Every entry must reappear in your answer exactly as written, though its pictures must not.

◆ ◆ ◆ ◆

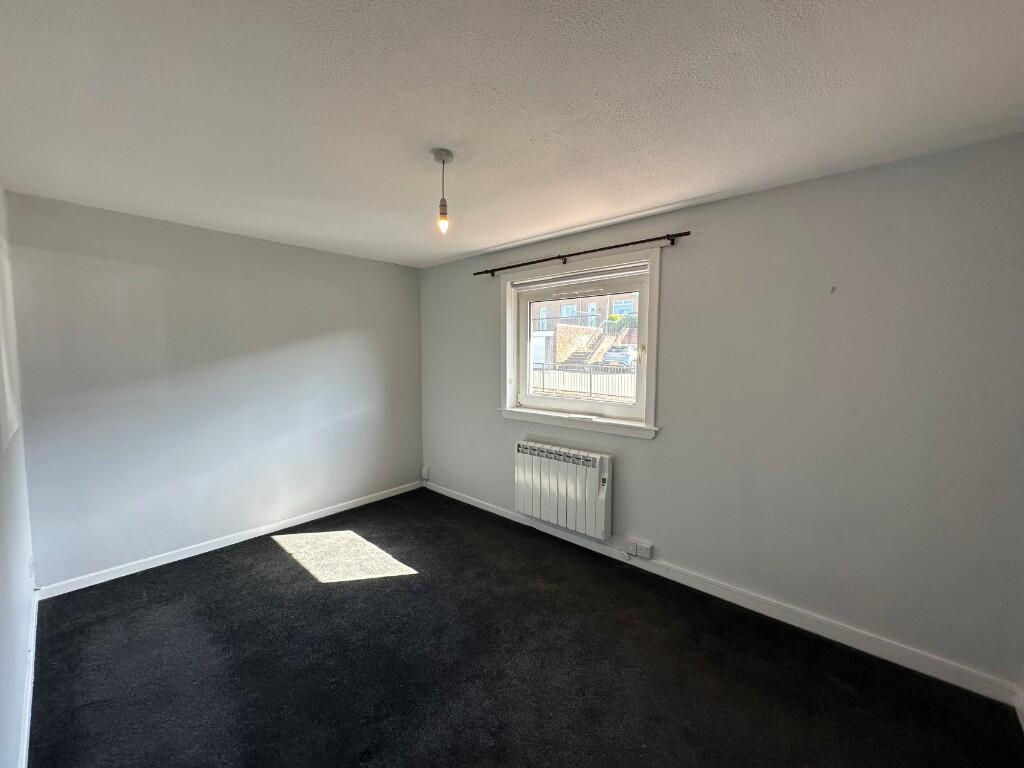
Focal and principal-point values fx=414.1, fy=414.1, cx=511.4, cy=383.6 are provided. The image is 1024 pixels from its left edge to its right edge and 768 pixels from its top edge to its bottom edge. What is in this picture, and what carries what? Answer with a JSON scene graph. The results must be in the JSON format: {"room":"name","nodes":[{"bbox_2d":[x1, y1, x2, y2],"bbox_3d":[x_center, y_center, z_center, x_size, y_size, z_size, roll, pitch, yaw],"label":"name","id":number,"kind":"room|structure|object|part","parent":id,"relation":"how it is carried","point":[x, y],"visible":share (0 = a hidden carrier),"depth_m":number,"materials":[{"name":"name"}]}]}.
{"room":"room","nodes":[
{"label":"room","id":0,"kind":"room"},
{"bbox_2d":[0,181,35,767],"bbox_3d":[-1.426,0.259,0.982,4.272,2.502,0.181,4,6,42],"label":"left wall","id":1,"kind":"structure","parent":0,"point":[3,605],"depth_m":1.82,"materials":[{"name":"white paint"}]},
{"bbox_2d":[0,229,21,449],"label":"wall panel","id":2,"kind":"structure","parent":1,"relation":"in","point":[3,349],"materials":[{"name":"white"}]},
{"bbox_2d":[19,584,38,767],"bbox_3d":[-1.388,1.391,1.154,4.153,0.091,0.017,4,6,42],"label":"baseboard","id":3,"kind":"structure","parent":1,"relation":"attached to","point":[28,695],"depth_m":1.78,"materials":[{"name":"white paint"}]},
{"bbox_2d":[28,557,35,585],"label":"wall socket","id":4,"kind":"object","parent":1,"relation":"attached to","point":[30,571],"visible":0.98,"depth_m":2.30,"materials":[{"name":"white plastic"}]},
{"bbox_2d":[5,189,422,589],"bbox_3d":[-1.986,0.033,3.592,0.180,2.457,3.144,4,6,42],"label":"back wall","id":5,"kind":"structure","parent":0,"point":[329,261],"depth_m":3.03,"materials":[{"name":"paint"}]},
{"bbox_2d":[37,480,422,599],"bbox_3d":[-1.930,1.209,3.582,0.015,0.085,2.880,4,6,42],"label":"baseboard","id":6,"kind":"structure","parent":5,"relation":"attached to","point":[308,519],"depth_m":3.13,"materials":[{"name":"white paint"}]},
{"bbox_2d":[0,0,1023,267],"bbox_3d":[-0.286,-1.123,1.899,4.816,0.119,3.338,4,6,42],"label":"ceiling","id":7,"kind":"structure","parent":0,"point":[475,248],"depth_m":1.53,"materials":[{"name":"white paint"}]},
{"bbox_2d":[431,148,454,232],"bbox_3d":[-0.325,-0.902,1.965,0.110,0.364,0.109,4,6,42],"label":"pendant light","id":8,"kind":"object","parent":7,"relation":"hanging from","point":[444,160],"visible":0.99,"depth_m":1.95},
{"bbox_3d":[-0.326,-0.792,1.975,0.055,0.119,0.054,4,6,42],"label":"bulb","id":9,"kind":"part","parent":8,"relation":"part of","materials":[{"name":"glass"}]},
{"bbox_2d":[27,488,1023,767],"bbox_3d":[-0.314,1.427,2.082,4.748,0.114,3.150,4,6,42],"label":"floor","id":10,"kind":"structure","parent":0,"point":[280,556],"depth_m":2.00,"materials":[{"name":"carpet"}]},
{"bbox_2d":[419,134,1023,692],"bbox_3d":[0.676,0.072,3.184,4.533,2.452,0.190,4,6,42],"label":"window wall","id":11,"kind":"structure","parent":0,"point":[658,448],"depth_m":2.19,"materials":[{"name":"grey paint"}]},
{"bbox_2d":[420,464,429,479],"bbox_3d":[-0.968,0.987,4.612,0.079,0.157,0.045,4,6,42],"label":"wall socket","id":12,"kind":"object","parent":11,"relation":"attached to","point":[425,470],"visible":0.99,"depth_m":4.60,"materials":[{"name":"white plastic"}]},
{"bbox_2d":[514,438,612,540],"bbox_3d":[0.394,0.802,3.313,0.912,0.616,0.149,4,6,42],"label":"radiator","id":13,"kind":"object","parent":11,"relation":"attached to","point":[552,463],"visible":0.99,"depth_m":3.20,"materials":[{"name":"white metal"}]},
{"bbox_2d":[472,230,690,276],"bbox_3d":[0.396,-0.971,3.177,1.893,0.057,0.105,4,6,42],"label":"curtain rod","id":14,"kind":"object","parent":11,"relation":"attached to","point":[687,233],"visible":0.98,"depth_m":2.97,"materials":[{"name":"brown metal"}]},
{"bbox_2d":[500,246,663,438],"bbox_3d":[0.499,-0.301,3.298,1.443,1.295,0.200,4,6,42],"label":"window","id":15,"kind":"structure","parent":11,"relation":"in","point":[509,336],"depth_m":3.21,"materials":[{"name":"white"}]},
{"bbox_2d":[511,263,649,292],"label":"roller blind","id":16,"kind":"object","parent":15,"relation":"attached to","point":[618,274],"visible":0.96,"depth_m":3.15,"materials":[{"name":"white"}]},
{"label":"sash","id":17,"kind":"part","parent":15,"relation":"part of","materials":[{"name":"white"}]},
{"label":"latch","id":18,"kind":"part","parent":15,"relation":"part of","materials":[{"name":"metal"}]},
{"bbox_2d":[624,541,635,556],"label":"wall socket","id":19,"kind":"object","parent":11,"relation":"attached to","point":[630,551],"visible":0.95,"depth_m":2.94,"materials":[{"name":"white plastic"}]},
{"bbox_2d":[629,540,652,558],"bbox_3d":[0.906,1.160,2.900,0.138,0.087,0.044,4,6,42],"label":"wall socket","id":20,"kind":"object","parent":11,"relation":"attached to","point":[641,553],"visible":0.99,"depth_m":2.89,"materials":[{"name":"white plastic"}]},
{"bbox_2d":[426,480,1021,707],"bbox_3d":[0.607,1.248,3.189,4.238,0.091,0.016,4,6,42],"label":"baseboard","id":21,"kind":"structure","parent":11,"relation":"attached to","point":[565,538],"depth_m":2.33,"materials":[{"name":"white paint"}]},
{"bbox_2d":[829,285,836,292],"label":"wall hook","id":22,"kind":"object","parent":11,"relation":"attached to","point":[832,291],"visible":0.97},
{"bbox_2d":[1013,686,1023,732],"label":"baseboard","id":23,"kind":"structure","parent":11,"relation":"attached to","point":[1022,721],"depth_m":1.73,"materials":[{"name":"white paint"}]},
{"label":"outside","id":24,"kind":"structure","parent":0,"visible":0},
{"bbox_2d":[530,293,638,365],"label":"building","id":25,"kind":"structure","parent":24,"point":[535,308],"materials":[{"name":"brick"}]},
{"bbox_2d":[562,321,630,366],"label":"outdoor staircase","id":26,"kind":"structure","parent":24,"point":[584,358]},
{"label":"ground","id":27,"kind":"structure","parent":24,"visible":0},
{"bbox_2d":[531,366,637,401],"bbox_3d":[1.831,0.057,11.393,7.079,1.197,0.080,4,6,42],"label":"fence","id":28,"kind":"object","parent":27,"relation":"on","point":[581,375],"visible":0.42,"depth_m":11.21,"materials":[{"name":"metal"}]},
{"bbox_2d":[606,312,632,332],"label":"bush","id":29,"kind":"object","parent":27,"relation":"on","point":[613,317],"visible":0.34,"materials":[{"name":"green plant"}]},
{"bbox_2d":[602,344,637,367],"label":"car","id":30,"kind":"object","parent":27,"relation":"on","point":[626,358],"visible":0.55,"materials":[{"name":"metal"}]}
]}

◆ ◆ ◆ ◆

## Solution to this exercise
Focal and principal-point values fx=414.1, fy=414.1, cx=511.4, cy=383.6 are provided. The image is 1024 pixels from its left edge to its right edge and 768 pixels from its top edge to its bottom edge. What is in this picture, and what carries what? Answer with a JSON scene graph. The results must be in the JSON format: {"room":"name","nodes":[{"bbox_2d":[x1, y1, x2, y2],"bbox_3d":[x_center, y_center, z_center, x_size, y_size, z_size, roll, pitch, yaw],"label":"name","id":number,"kind":"room|structure|object|part","parent":id,"relation":"how it is carried","point":[x, y],"visible":share (0 = a hidden carrier),"depth_m":number,"materials":[{"name":"name"}]}]}.
{"room":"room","nodes":[
{"label":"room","id":0,"kind":"room"},
{"bbox_2d":[0,181,35,767],"bbox_3d":[-1.426,0.259,0.982,4.272,2.502,0.181,4,6,42],"label":"left wall","id":1,"kind":"structure","parent":0,"point":[3,605],"depth_m":1.82,"materials":[{"name":"white paint"}]},
{"bbox_2d":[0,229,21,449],"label":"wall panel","id":2,"kind":"structure","parent":1,"relation":"in","point":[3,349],"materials":[{"name":"white"}]},
{"bbox_2d":[19,584,38,767],"bbox_3d":[-1.388,1.391,1.154,4.153,0.091,0.017,4,6,42],"label":"baseboard","id":3,"kind":"structure","parent":1,"relation":"attached to","point":[28,695],"depth_m":1.78,"materials":[{"name":"white paint"}]},
{"bbox_2d":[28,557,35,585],"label":"wall socket","id":4,"kind":"object","parent":1,"relation":"attached to","point":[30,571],"visible":0.98,"depth_m":2.30,"materials":[{"name":"white plastic"}]},
{"bbox_2d":[5,189,422,589],"bbox_3d":[-1.986,0.033,3.592,0.180,2.457,3.144,4,6,42],"label":"back wall","id":5,"kind":"structure","parent":0,"point":[329,261],"depth_m":3.03,"materials":[{"name":"paint"}]},
{"bbox_2d":[37,480,422,599],"bbox_3d":[-1.930,1.209,3.582,0.015,0.085,2.880,4,6,42],"label":"baseboard","id":6,"kind":"structure","parent":5,"relation":"attached to","point":[308,519],"depth_m":3.13,"materials":[{"name":"white paint"}]},
{"bbox_2d":[0,0,1023,267],"bbox_3d":[-0.286,-1.123,1.899,4.816,0.119,3.338,4,6,42],"label":"ceiling","id":7,"kind":"structure","parent":0,"point":[475,248],"depth_m":1.53,"materials":[{"name":"white paint"}]},
{"bbox_2d":[431,148,454,232],"bbox_3d":[-0.325,-0.902,1.965,0.110,0.364,0.109,4,6,42],"label":"pendant light","id":8,"kind":"object","parent":7,"relation":"hanging from","point":[444,160],"visible":0.99,"depth_m":1.95},
{"bbox_3d":[-0.326,-0.792,1.975,0.055,0.119,0.054,4,6,42],"label":"bulb","id":9,"kind":"part","parent":8,"relation":"part of","materials":[{"name":"glass"}]},
{"bbox_2d":[27,488,1023,767],"bbox_3d":[-0.314,1.427,2.082,4.748,0.114,3.150,4,6,42],"label":"floor","id":10,"kind":"structure","parent":0,"point":[280,556],"depth_m":2.00,"materials":[{"name":"carpet"}]},
{"bbox_2d":[419,134,1023,692],"bbox_3d":[0.676,0.072,3.184,4.533,2.452,0.190,4,6,42],"label":"window wall","id":11,"kind":"structure","parent":0,"point":[658,448],"depth_m":2.19,"materials":[{"name":"grey paint"}]},
{"bbox_2d":[420,464,429,479],"bbox_3d":[-0.968,0.987,4.612,0.079,0.157,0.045,4,6,42],"label":"wall socket","id":12,"kind":"object","parent":11,"relation":"attached to","point":[425,470],"visible":0.99,"depth_m":4.60,"materials":[{"name":"white plastic"}]},
{"bbox_2d":[514,438,612,540],"bbox_3d":[0.394,0.802,3.313,0.912,0.616,0.149,4,6,42],"label":"radiator","id":13,"kind":"object","parent":11,"relation":"attached to","point":[552,463],"visible":0.99,"depth_m":3.20,"materials":[{"name":"white metal"}]},
{"bbox_2d":[472,230,690,276],"bbox_3d":[0.396,-0.971,3.177,1.893,0.057,0.105,4,6,42],"label":"curtain rod","id":14,"kind":"object","parent":11,"relation":"attached to","point":[687,233],"visible":0.98,"depth_m":2.97,"materials":[{"name":"brown metal"}]},
{"bbox_2d":[500,246,663,438],"bbox_3d":[0.499,-0.301,3.298,1.443,1.295,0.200,4,6,42],"label":"window","id":15,"kind":"structure","parent":11,"relation":"in","point":[509,336],"depth_m":3.21,"materials":[{"name":"white"}]},
{"bbox_2d":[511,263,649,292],"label":"roller blind","id":16,"kind":"object","parent":15,"relation":"attached to","point":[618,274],"visible":0.96,"depth_m":3.15,"materials":[{"name":"white"}]},
{"label":"sash","id":17,"kind":"part","parent":15,"relation":"part of","materials":[{"name":"white"}]},
{"label":"latch","id":18,"kind":"part","parent":15,"relation":"part of","materials":[{"name":"metal"}]},
{"bbox_2d":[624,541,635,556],"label":"wall socket","id":19,"kind":"object","parent":11,"relation":"attached to","point":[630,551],"visible":0.95,"depth_m":2.94,"materials":[{"name":"white plastic"}]},
{"bbox_2d":[629,540,652,558],"bbox_3d":[0.906,1.160,2.900,0.138,0.087,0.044,4,6,42],"label":"wall socket","id":20,"kind":"object","parent":11,"relation":"attached to","point":[641,553],"visible":0.99,"depth_m":2.89,"materials":[{"name":"white plastic"}]},
{"bbox_2d":[426,480,1021,707],"bbox_3d":[0.607,1.248,3.189,4.238,0.091,0.016,4,6,42],"label":"baseboard","id":21,"kind":"structure","parent":11,"relation":"attached to","point":[565,538],"depth_m":2.33,"materials":[{"name":"white paint"}]},
{"bbox_2d":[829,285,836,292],"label":"wall hook","id":22,"kind":"object","parent":11,"relation":"attached to","point":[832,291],"visible":0.97},
{"bbox_2d":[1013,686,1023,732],"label":"baseboard","id":23,"kind":"structure","parent":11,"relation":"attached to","point":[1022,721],"depth_m":1.73,"materials":[{"name":"white paint"}]},
{"label":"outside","id":24,"kind":"structure","parent":0,"visible":0},
{"bbox_2d":[530,293,638,365],"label":"building","id":25,"kind":"structure","parent":24,"point":[535,308],"materials":[{"name":"brick"}]},
{"bbox_2d":[562,321,630,366],"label":"outdoor staircase","id":26,"kind":"structure","parent":24,"point":[584,358]},
{"label":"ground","id":27,"kind":"structure","parent":24,"visible":0},
{"bbox_2d":[531,366,637,401],"bbox_3d":[1.831,0.057,11.393,7.079,1.197,0.080,4,6,42],"label":"fence","id":28,"kind":"object","parent":27,"relation":"on","point":[581,375],"visible":0.42,"depth_m":11.21,"materials":[{"name":"metal"}]},
{"bbox_2d":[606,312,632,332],"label":"bush","id":29,"kind":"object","parent":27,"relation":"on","point":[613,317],"visible":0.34,"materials":[{"name":"green plant"}]},
{"bbox_2d":[602,344,637,367],"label":"car","id":30,"kind":"object","parent":27,"relation":"on","point":[626,358],"visible":0.55,"materials":[{"name":"metal"}]}
]}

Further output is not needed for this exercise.